Abdelhamid Kermali

Personal information
- Date of birth: April 24, 1931
- Place of birth: Akbou, Algeria
- Date of death: April 13, 2013 (aged 81)
- Place of death: Sétif, Algeria
- Position(s): Striker

Senior career*
- Years: Team / Apps / (Gls)
- 1948–1951: USM Sétif
- 1951–1952: USM Alger
- 1952–1953: FC Mulhouse
- 1953–1955: AS Cannes
- 1955–1958: Olympique Lyonnais / 65 / (14)
- 1962–1966: USM Sétif
- 1966–1967: ES Sétif

International career
- 1958: Algeria FLN

Managerial career
- 1966–1967: ES Sétif
- 1983–1989: MC Alger
- 1988–1989: MC Alger
- 1989–1992: Algeria
- 1999: MC Alger
- 2003–2004: ES Sétif

Medal record
Men's football
Representing Algeria (as manager)
Africa Cup of Nations
| Winner | 1990 |  |

= Abdelhamid Kermali =

Algerian footballer and manager (1931-2013)

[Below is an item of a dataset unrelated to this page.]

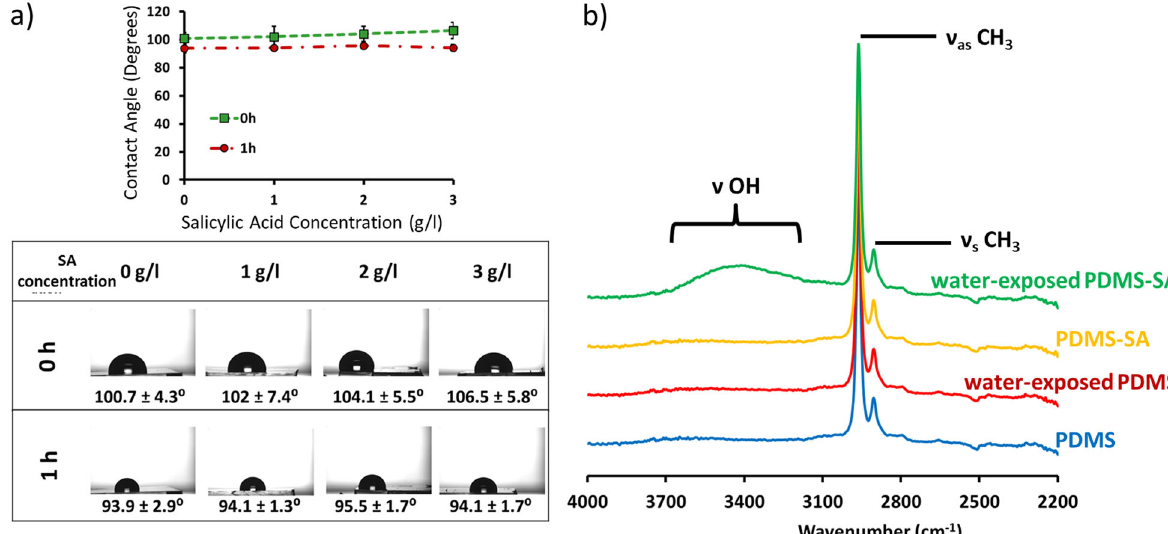
Fig. 6 Effect of SA on surface properties of PDMS and PDMS-SA samples. a Static contact angle for the model buffer containing different concentrations of Salicylic acid (SA) over PDMS at contact times of 0 h and 1 h, showing that the presence of SA in the media does not affect the wettability of PDMS surface; b ATR-FTIR spectra of PDMS and PDMS-SA samples before and after 24 h of contact with the aqueous model buffer, simulating a typical release experiment.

Abdelhamid Kermali (April 24, 1931 – April 13, 2013) was an Algerian footballer and football manager of the Algerian national team.

Kermali was born in Akbou, Algeria. He played in several Algerian clubs as a striker, including USM Alger, before leaving for France to play for FC Mulhouse, AS Cannes and Olympique Lyonnais, with whom he made 65 Ligue 1 appearances, scoring 14 goals.

As a manager, Kermali led the Algerian national team to its first continental trophy, winning the 1990 African Cup of Nations hosted in Algeria. He also guided the team to the title of the 1991 Afro-Asian Cup of Nations.